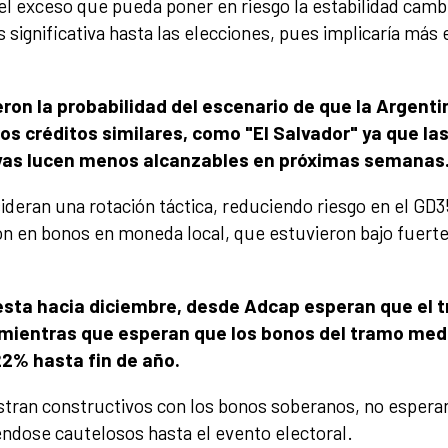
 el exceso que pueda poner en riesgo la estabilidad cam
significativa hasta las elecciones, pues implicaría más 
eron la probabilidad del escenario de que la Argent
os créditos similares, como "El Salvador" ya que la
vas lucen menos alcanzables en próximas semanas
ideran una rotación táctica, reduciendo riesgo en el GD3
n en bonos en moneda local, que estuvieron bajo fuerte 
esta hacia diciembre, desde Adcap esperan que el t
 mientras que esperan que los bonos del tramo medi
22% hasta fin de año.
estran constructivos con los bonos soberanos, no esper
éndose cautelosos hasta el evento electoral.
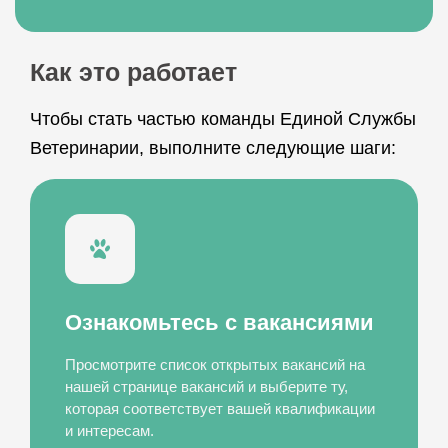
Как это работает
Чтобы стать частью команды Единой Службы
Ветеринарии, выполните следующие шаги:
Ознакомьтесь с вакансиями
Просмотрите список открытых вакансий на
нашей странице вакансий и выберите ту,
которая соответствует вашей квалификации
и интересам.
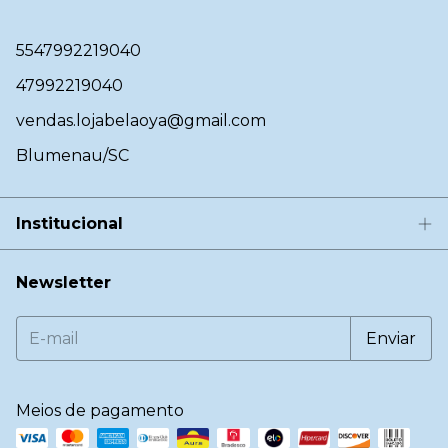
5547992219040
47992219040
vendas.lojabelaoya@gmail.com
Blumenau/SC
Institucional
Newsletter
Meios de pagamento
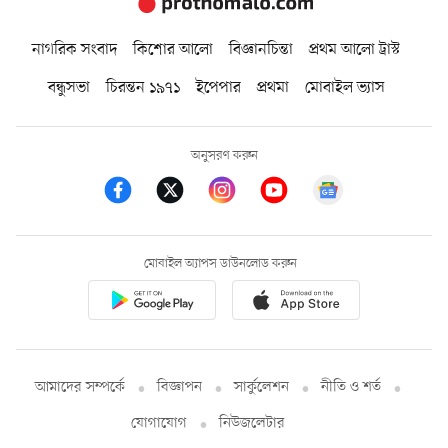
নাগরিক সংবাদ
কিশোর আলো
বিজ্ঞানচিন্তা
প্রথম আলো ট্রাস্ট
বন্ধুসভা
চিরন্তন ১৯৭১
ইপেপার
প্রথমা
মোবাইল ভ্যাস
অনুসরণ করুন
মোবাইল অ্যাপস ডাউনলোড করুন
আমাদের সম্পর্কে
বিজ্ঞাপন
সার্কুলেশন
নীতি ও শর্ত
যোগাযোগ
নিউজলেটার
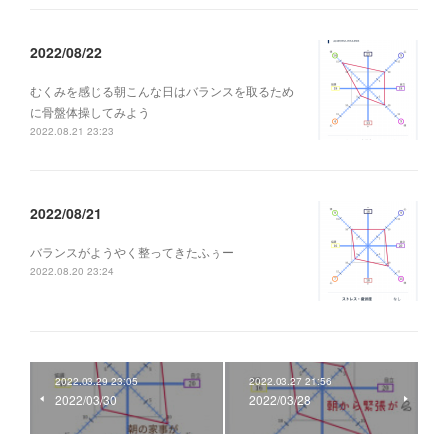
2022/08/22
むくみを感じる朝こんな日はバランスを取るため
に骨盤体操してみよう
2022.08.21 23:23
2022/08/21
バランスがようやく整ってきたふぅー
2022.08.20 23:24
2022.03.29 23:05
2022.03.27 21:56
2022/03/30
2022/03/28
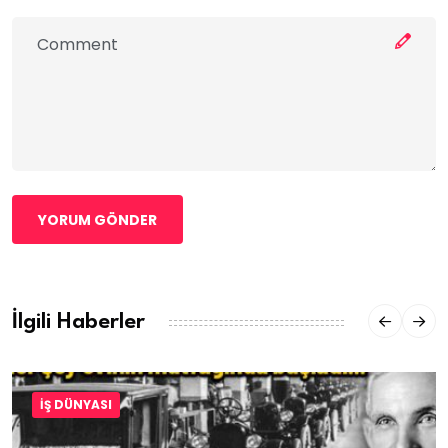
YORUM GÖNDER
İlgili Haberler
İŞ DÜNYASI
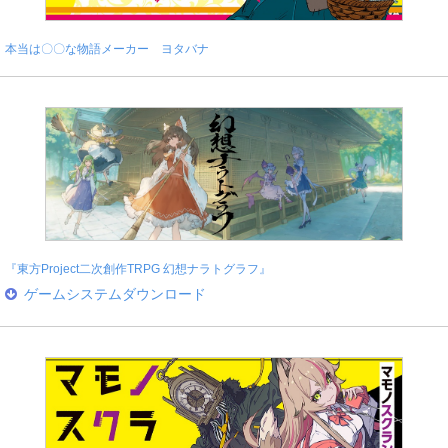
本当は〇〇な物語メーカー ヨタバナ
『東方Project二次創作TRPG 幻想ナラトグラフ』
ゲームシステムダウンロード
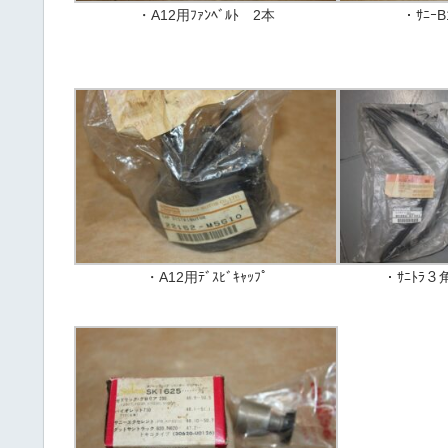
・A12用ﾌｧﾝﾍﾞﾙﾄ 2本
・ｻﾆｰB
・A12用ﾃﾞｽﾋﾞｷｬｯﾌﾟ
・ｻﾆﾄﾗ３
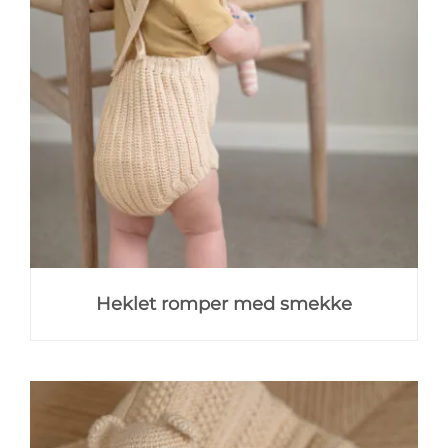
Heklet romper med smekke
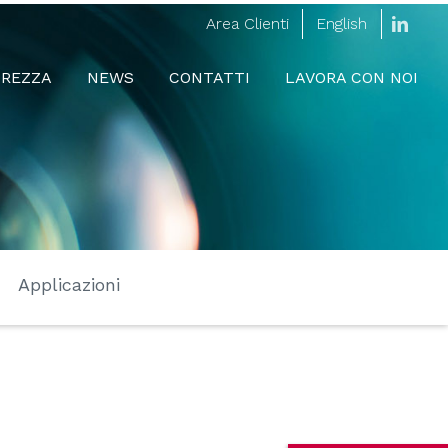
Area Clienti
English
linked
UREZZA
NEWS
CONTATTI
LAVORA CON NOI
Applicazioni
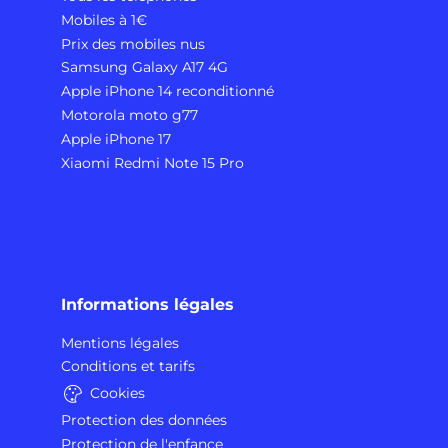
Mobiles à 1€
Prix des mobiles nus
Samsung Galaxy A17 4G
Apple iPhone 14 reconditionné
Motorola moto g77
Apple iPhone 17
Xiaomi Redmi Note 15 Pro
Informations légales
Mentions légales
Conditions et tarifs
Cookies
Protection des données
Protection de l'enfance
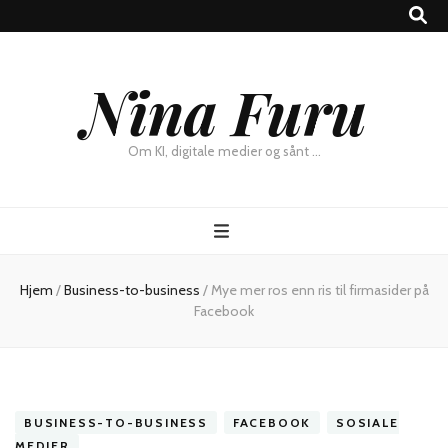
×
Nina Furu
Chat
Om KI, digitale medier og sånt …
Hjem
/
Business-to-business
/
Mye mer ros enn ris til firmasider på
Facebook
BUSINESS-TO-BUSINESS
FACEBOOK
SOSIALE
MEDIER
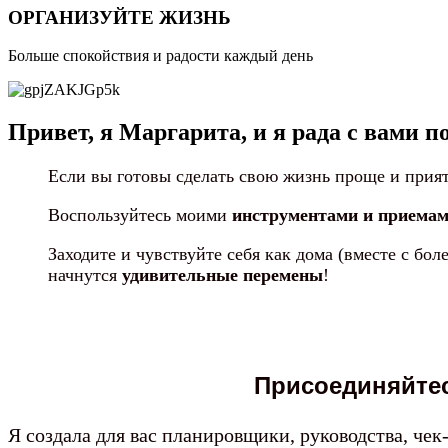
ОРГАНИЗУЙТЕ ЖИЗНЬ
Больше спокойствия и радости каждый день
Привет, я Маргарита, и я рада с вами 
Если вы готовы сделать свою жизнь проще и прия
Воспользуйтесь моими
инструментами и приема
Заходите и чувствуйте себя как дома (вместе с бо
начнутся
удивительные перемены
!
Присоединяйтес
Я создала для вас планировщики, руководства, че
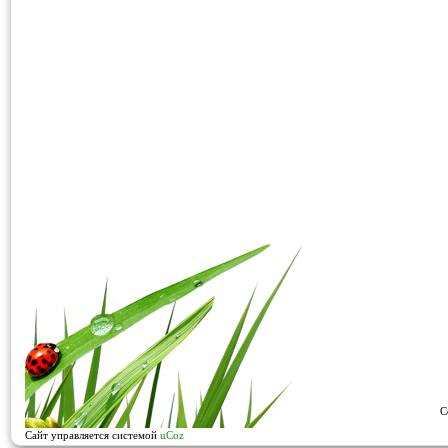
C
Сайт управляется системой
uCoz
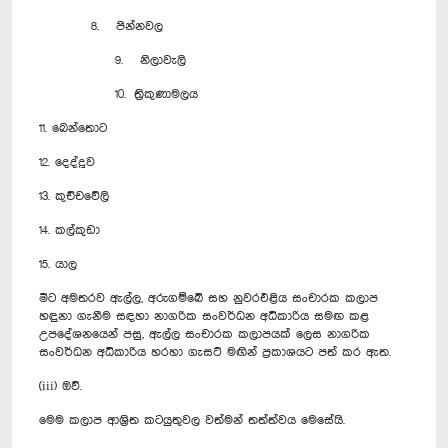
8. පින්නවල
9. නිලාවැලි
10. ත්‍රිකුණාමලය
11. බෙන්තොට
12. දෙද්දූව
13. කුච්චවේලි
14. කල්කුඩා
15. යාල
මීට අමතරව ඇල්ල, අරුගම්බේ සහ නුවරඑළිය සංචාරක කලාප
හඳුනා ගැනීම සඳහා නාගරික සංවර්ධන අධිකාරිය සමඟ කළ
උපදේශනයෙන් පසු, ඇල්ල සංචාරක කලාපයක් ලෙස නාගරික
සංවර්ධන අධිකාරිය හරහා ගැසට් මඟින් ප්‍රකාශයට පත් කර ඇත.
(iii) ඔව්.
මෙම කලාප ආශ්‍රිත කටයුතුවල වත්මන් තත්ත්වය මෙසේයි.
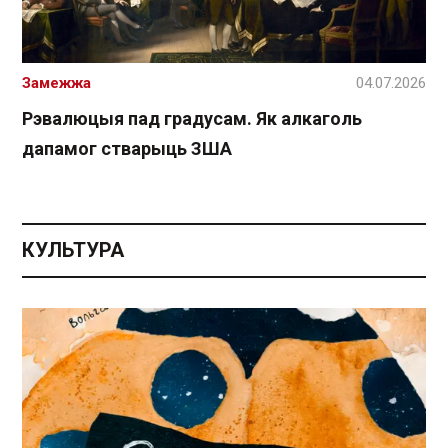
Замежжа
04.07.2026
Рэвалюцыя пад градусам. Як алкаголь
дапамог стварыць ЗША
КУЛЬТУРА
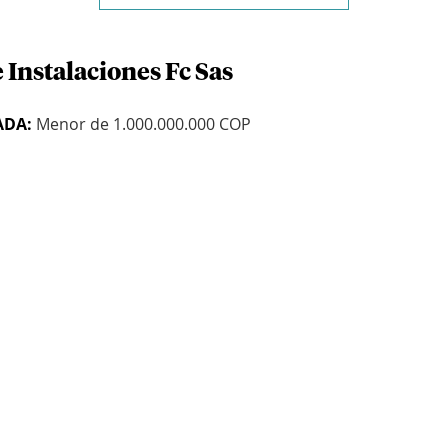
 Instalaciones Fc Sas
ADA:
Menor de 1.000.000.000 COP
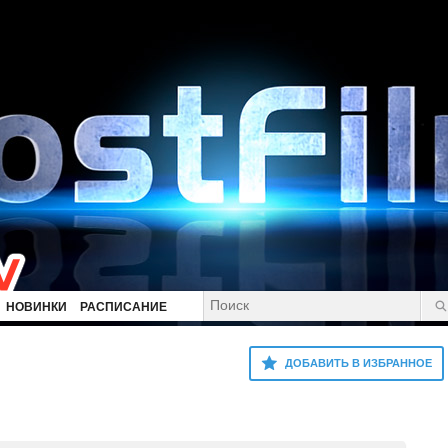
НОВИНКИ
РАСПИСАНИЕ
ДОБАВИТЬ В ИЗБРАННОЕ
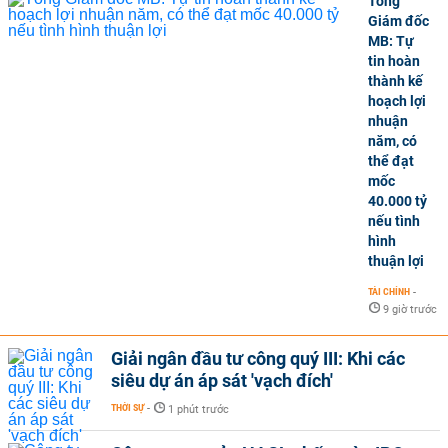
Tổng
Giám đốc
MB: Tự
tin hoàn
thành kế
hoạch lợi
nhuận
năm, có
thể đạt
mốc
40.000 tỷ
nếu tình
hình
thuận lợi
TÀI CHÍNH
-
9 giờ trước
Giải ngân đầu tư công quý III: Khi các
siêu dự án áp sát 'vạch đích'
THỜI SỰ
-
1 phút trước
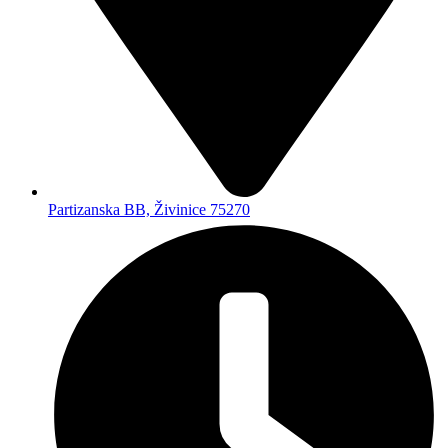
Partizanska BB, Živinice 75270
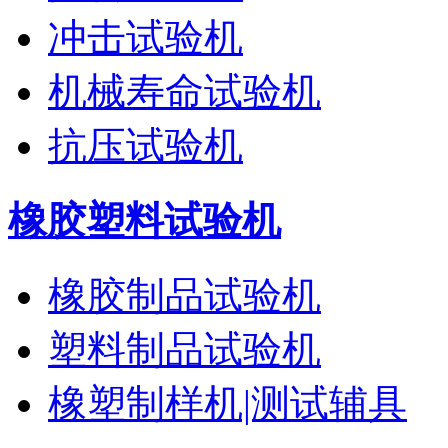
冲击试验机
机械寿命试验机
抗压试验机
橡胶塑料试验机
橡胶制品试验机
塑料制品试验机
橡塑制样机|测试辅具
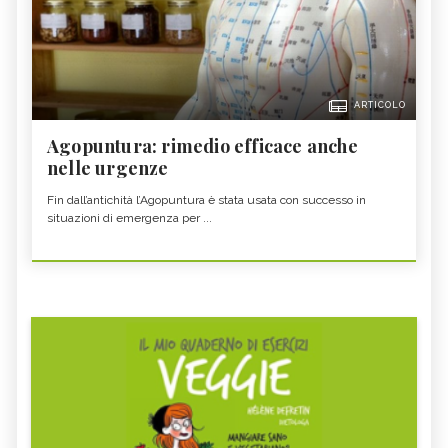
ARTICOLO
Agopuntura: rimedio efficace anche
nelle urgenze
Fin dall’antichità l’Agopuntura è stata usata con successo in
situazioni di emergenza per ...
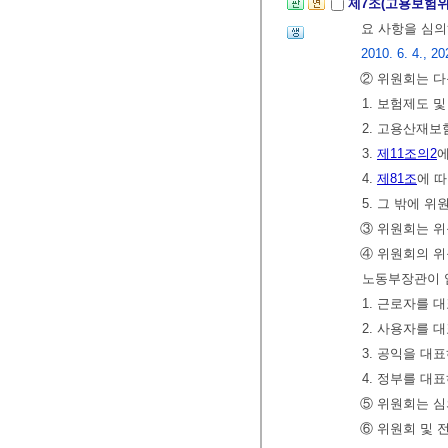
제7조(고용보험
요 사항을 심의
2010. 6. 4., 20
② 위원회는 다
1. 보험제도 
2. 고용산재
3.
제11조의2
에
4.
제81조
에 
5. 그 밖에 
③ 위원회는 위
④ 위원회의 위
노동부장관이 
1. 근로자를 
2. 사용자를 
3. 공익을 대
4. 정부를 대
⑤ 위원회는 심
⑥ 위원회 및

----

- _What to do_:
If a picture falls within the span, leave it out, and reproduce exactly the lines from the one containing "මෙම කලාප ආශ්‍රිත" through the end of the material, and no others.

- _Reply to the task_:
මෙම කලාප ආශ්‍රිත කටයුතුවල වත්මන් තත්ත්වය මෙසේයි.
Замежжа
04.07.2026
Рэвалюцыя пад градусам. Як алкаголь
дапамог стварыць ЗША
КУЛЬТУРА
 Instalaciones Fc Sas
ADA:
Menor de 1.000.000.000 COP
НОВИНКИ
РАСПИСАНИЕ
ДОБАВИТЬ В ИЗБРАННОЕ
Tổng
Giám đốc
MB: Tự
tin hoàn
thành kế
hoạch lợi
nhuận
năm, có
thể đạt
mốc
40.000 tỷ
nếu tình
hình
thuận lợi
TÀI CHÍNH
-
9 giờ trước
Giải ngân đầu tư công quý III: Khi các
siêu dự án áp sát 'vạch đích'
THỜI SỰ
-
1 phút trước
Partizanska BB, Živinice 75270
冲击试验机
机械寿命试验机
抗压试验机
橡胶塑料试验机
橡胶制品试验机
塑料制品试验机
橡塑制样机|测试辅具
ARTICOLO
Agopuntura: rimedio efficace anche
nelle urgenze
Fin dall’antichità l’Agopuntura è stata usata con successo in
situazioni di emergenza per ...
제7조(고용보험
요 사항을 심의
2010. 6. 4., 20
② 위원회는 다
1. 보험제도 
2. 고용산재
3.
제11조의2
에
4.
제81조
에 
5. 그 밖에 
③ 위원회는 위
④ 위원회의 위
노동부장관이 
1. 근로자를 
2. 사용자를 
3. 공익을 대
4. 정부를 대
⑤ 위원회는 심
⑥ 위원회 및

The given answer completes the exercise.